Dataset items
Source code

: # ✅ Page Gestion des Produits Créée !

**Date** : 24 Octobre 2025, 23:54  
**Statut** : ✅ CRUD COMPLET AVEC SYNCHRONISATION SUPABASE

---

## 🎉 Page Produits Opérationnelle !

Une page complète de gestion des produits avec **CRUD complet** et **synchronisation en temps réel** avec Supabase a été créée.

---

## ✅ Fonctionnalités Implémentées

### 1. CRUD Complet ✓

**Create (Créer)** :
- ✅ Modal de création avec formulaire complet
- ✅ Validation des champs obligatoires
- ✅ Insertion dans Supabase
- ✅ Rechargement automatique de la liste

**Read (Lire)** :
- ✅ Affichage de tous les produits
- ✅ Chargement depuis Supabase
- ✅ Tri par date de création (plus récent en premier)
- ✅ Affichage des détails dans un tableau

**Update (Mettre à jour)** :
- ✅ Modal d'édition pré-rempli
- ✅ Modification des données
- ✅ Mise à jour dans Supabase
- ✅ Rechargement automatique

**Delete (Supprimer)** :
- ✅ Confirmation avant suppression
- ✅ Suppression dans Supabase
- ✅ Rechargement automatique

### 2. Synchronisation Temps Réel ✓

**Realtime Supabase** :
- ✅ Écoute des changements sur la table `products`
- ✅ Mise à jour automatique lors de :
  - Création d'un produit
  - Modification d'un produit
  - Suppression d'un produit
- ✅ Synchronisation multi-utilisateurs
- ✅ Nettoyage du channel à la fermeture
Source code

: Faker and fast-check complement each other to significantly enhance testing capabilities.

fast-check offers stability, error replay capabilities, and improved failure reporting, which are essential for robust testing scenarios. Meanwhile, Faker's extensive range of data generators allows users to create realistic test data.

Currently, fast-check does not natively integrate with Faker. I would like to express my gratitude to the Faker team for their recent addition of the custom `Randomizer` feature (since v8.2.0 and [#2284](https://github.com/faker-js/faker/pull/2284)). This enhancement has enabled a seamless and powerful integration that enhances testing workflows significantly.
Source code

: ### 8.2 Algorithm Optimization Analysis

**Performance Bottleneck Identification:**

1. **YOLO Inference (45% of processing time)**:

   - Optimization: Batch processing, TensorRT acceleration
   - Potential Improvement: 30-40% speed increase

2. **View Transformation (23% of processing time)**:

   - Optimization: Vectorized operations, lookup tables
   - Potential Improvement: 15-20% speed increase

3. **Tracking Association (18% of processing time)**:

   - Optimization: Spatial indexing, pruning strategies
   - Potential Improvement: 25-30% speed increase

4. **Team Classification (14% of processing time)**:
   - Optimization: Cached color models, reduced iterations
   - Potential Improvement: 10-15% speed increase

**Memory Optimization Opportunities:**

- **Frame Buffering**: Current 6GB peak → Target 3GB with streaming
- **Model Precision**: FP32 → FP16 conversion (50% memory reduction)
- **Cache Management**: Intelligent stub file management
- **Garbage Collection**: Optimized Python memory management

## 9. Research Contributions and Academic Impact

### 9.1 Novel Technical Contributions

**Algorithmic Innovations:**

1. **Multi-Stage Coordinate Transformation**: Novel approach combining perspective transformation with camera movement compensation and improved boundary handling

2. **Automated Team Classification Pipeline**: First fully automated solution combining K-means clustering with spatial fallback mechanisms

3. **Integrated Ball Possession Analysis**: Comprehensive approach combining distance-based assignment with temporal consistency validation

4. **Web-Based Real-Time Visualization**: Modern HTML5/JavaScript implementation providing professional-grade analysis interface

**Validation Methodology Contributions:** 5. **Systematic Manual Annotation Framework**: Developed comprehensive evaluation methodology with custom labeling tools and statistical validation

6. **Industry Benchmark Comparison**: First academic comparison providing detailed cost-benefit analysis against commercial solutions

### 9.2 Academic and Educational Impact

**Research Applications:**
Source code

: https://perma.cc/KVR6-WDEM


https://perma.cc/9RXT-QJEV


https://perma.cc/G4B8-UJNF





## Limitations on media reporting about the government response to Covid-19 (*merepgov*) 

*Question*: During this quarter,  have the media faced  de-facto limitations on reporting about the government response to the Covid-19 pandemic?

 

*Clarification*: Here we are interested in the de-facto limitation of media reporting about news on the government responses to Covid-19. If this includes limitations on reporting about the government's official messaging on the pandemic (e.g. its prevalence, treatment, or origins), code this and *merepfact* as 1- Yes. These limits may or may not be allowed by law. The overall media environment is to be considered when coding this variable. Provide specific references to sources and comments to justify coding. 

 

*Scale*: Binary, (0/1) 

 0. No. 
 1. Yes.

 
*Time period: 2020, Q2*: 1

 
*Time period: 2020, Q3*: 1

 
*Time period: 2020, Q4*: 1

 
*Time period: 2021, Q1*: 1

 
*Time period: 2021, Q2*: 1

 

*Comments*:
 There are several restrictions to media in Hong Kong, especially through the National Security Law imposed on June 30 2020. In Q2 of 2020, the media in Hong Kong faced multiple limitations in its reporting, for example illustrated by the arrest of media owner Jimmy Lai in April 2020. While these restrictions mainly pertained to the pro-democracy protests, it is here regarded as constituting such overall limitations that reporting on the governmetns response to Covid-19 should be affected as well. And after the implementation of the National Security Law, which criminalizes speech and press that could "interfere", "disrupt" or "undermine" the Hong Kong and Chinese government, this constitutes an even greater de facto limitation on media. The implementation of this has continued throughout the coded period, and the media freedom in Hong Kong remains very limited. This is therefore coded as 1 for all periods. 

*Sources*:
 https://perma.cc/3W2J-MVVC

The problem: Make sure that every entry above is copied out exactly as it stands.

Problem solution:
Source code

: # ✅ Page Gestion des Produits Créée !

**Date** : 24 Octobre 2025, 23:54  
**Statut** : ✅ CRUD COMPLET AVEC SYNCHRONISATION SUPABASE

---

## 🎉 Page Produits Opérationnelle !

Une page complète de gestion des produits avec **CRUD complet** et **synchronisation en temps réel** avec Supabase a été créée.

---

## ✅ Fonctionnalités Implémentées

### 1. CRUD Complet ✓

**Create (Créer)** :
- ✅ Modal de création avec formulaire complet
- ✅ Validation des champs obligatoires
- ✅ Insertion dans Supabase
- ✅ Rechargement automatique de la liste

**Read (Lire)** :
- ✅ Affichage de tous les produits
- ✅ Chargement depuis Supabase
- ✅ Tri par date de création (plus récent en premier)
- ✅ Affichage des détails dans un tableau

**Update (Mettre à jour)** :
- ✅ Modal d'édition pré-rempli
- ✅ Modification des données
- ✅ Mise à jour dans Supabase
- ✅ Rechargement automatique

**Delete (Supprimer)** :
- ✅ Confirmation avant suppression
- ✅ Suppression dans Supabase
- ✅ Rechargement automatique

### 2. Synchronisation Temps Réel ✓

**Realtime Supabase** :
- ✅ Écoute des changements sur la table `products`
- ✅ Mise à jour automatique lors de :
  - Création d'un produit
  - Modification d'un produit
  - Suppression d'un produit
- ✅ Synchronisation multi-utilisateurs
- ✅ Nettoyage du channel à la fermeture
Source code

: Faker and fast-check complement each other to significantly enhance testing capabilities.

fast-check offers stability, error replay capabilities, and improved failure reporting, which are essential for robust testing scenarios. Meanwhile, Faker's extensive range of data generators allows users to create realistic test data.

Currently, fast-check does not natively integrate with Faker. I would like to express my gratitude to the Faker team for their recent addition of the custom `Randomizer` feature (since v8.2.0 and [#2284](https://github.com/faker-js/faker/pull/2284)). This enhancement has enabled a seamless and powerful integration that enhances testing workflows significantly.
Source code

: ### 8.2 Algorithm Optimization Analysis

**Performance Bottleneck Identification:**

1. **YOLO Inference (45% of processing time)**:

   - Optimization: Batch processing, TensorRT acceleration
   - Potential Improvement: 30-40% speed increase

2. **View Transformation (23% of processing time)**:

   - Optimization: Vectorized operations, lookup tables
   - Potential Improvement: 15-20% speed increase

3. **Tracking Association (18% of processing time)**:

   - Optimization: Spatial indexing, pruning strategies
   - Potential Improvement: 25-30% speed increase

4. **Team Classification (14% of processing time)**:
   - Optimization: Cached color models, reduced iterations
   - Potential Improvement: 10-15% speed increase

**Memory Optimization Opportunities:**

- **Frame Buffering**: Current 6GB peak → Target 3GB with streaming
- **Model Precision**: FP32 → FP16 conversion (50% memory reduction)
- **Cache Management**: Intelligent stub file management
- **Garbage Collection**: Optimized Python memory management

## 9. Research Contributions and Academic Impact

### 9.1 Novel Technical Contributions

**Algorithmic Innovations:**

1. **Multi-Stage Coordinate Transformation**: Novel approach combining perspective transformation with camera movement compensation and improved boundary handling

2. **Automated Team Classification Pipeline**: First fully automated solution combining K-means clustering with spatial fallback mechanisms

3. **Integrated Ball Possession Analysis**: Comprehensive approach combining distance-based assignment with temporal consistency validation

4. **Web-Based Real-Time Visualization**: Modern HTML5/JavaScript implementation providing professional-grade analysis interface

**Validation Methodology Contributions:** 5. **Systematic Manual Annotation Framework**: Developed comprehensive evaluation methodology with custom labeling tools and statistical validation

6. **Industry Benchmark Comparison**: First academic comparison providing detailed cost-benefit analysis against commercial solutions

### 9.2 Academic and Educational Impact

**Research Applications:**
Source code

: https://perma.cc/KVR6-WDEM


https://perma.cc/9RXT-QJEV


https://perma.cc/G4B8-UJNF





## Limitations on media reporting about the government response to Covid-19 (*merepgov*) 

*Question*: During this quarter,  have the media faced  de-facto limitations on reporting about the government response to the Covid-19 pandemic?

 

*Clarification*: Here we are interested in the de-facto limitation of media reporting about news on the government responses to Covid-19. If this includes limitations on reporting about the government's official messaging on the pandemic (e.g. its prevalence, treatment, or origins), code this and *merepfact* as 1- Yes. These limits may or may not be allowed by law. The overall media environment is to be considered when coding this variable. Provide specific references to sources and comments to justify coding. 

 

*Scale*: Binary, (0/1) 

 0. No. 
 1. Yes.

 
*Time period: 2020, Q2*: 1

 
*Time period: 2020, Q3*: 1

 
*Time period: 2020, Q4*: 1

 
*Time period: 2021, Q1*: 1

 
*Time period: 2021, Q2*: 1

 

*Comments*:
 There are several restrictions to media in Hong Kong, especially through the National Security Law imposed on June 30 2020. In Q2 of 2020, the media in Hong Kong faced multiple limitations in its reporting, for example illustrated by the arrest of media owner Jimmy Lai in April 2020. While these restrictions mainly pertained to the pro-democracy protests, it is here regarded as constituting such overall limitations that reporting on the governmetns response to Covid-19 should be affected as well. And after the implementation of the National Security Law, which criminalizes speech and press that could "interfere", "disrupt" or "undermine" the Hong Kong and Chinese government, this constitutes an even greater de facto limitation on media. The implementation of this has continued throughout the coded period, and the media freedom in Hong Kong remains very limited. This is therefore coded as 1 for all periods. 

*Sources*:
 https://perma.cc/3W2J-MVVC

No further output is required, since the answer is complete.